For the second consecutive year, the Capital Region did not win $25 million in state funding that was allocated competitively to five of the 10 regions. It received the smallest amount of money of any region for its $204 million, 255-project wish list.
The North Country did well, too.
Eliot Spitzer on his Current TV gig: “Nobody’s watching, but I’m having a great time…I am really enjoying myself. It’s like having a cocktail party with friends every night.”
Republicans in the US Senate, seeking to substantially trim a Hurricane Sandy aid package being sought by Democrats, are planning to unveil a $23.8 billion emergency spending plan to finance the recovery efforts of states devastated by the storm.
Gaming out soon-to-be-ex-MTA Chief Joe Lhota’s chances in the 2013 NYC mayor’s race.
Lhota has the NY Post’s support (for the moment).
The Rockefeller Foundation will award the Brooklyn Chamber of Commerce a $100,000 grant to come up with ways to compel the NYC mayoral candidates to pay more attention to business issues.
For the first time in more than a decade, transit planners are envisioning the day when commuters may board Metro Rail downtown and ride it all the way to the University at Buffalo’s North Campus – or beyond.
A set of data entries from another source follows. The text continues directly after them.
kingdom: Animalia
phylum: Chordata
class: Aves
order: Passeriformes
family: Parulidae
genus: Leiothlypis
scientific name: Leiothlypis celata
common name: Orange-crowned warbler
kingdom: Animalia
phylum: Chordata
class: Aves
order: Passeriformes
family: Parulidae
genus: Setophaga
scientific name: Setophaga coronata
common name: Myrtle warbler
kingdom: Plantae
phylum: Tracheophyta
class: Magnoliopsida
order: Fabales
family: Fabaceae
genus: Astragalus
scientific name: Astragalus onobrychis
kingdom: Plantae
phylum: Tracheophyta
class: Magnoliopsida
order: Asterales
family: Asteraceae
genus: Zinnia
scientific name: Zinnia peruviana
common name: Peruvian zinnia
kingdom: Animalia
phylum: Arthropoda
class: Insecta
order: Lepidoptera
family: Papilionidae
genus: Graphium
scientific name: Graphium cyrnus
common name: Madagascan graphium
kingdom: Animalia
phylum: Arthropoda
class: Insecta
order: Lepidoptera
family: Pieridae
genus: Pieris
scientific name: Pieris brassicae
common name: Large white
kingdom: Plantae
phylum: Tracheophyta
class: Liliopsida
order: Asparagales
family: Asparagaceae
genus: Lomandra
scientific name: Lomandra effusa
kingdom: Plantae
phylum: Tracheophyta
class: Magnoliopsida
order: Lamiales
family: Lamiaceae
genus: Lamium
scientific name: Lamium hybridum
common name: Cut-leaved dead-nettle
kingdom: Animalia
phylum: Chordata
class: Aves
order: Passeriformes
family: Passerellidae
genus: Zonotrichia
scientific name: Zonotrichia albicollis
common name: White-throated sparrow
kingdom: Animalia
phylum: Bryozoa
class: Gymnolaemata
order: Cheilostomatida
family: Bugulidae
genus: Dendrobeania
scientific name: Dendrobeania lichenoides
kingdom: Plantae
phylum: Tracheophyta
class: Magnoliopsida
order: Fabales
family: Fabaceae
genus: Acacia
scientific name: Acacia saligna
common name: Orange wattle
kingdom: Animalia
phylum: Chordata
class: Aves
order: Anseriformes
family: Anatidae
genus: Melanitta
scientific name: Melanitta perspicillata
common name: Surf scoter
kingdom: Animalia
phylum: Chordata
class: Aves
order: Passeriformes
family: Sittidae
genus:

The NFTA next year will spend $1.6 million to determine the best way of enhancing public transit in the fast-growing Amherst area.
The MTA approved another round of bus and subway fare hikes.
Nicole Gelinas praises Cuomo for presenting a Tappan Zee Bridge plan that’s less expensive than originally predicted, but notes it’s still uncertain how he’ll pay for the project.
A Montgomery County judge has certified Republican Assemblyman George Amedore as the winner in the 46th State Senate District, saying he bested Democrat Cecilia Tkaczyk by 37 votes. The Democrats plan to appeal this decision.
Organizers of the New York City Marathon have reached a multimillion-dollar insurance settlement for the cancellation of last month’s race.
The Empire State Stem Cell Board has recommended the state award a $12.1 million grant to Upstate, the University of Buffalo School of Medicine and Biomedical Sciences and the University of Rochester Medical Center to collaborate on research that could lead to a new treatment for MS.
The Democrat and Chronicle supports AG Eric Schneiderman’s donor disclosure plan for 501(c)4s.
After taking a hiatus from leading Monroe County’s communications department to manage County Executive Maggie Brooks’ failed congressional campaign, former county spokesman Noah Lebowitz has rejoined the county as a top aide to Brooks.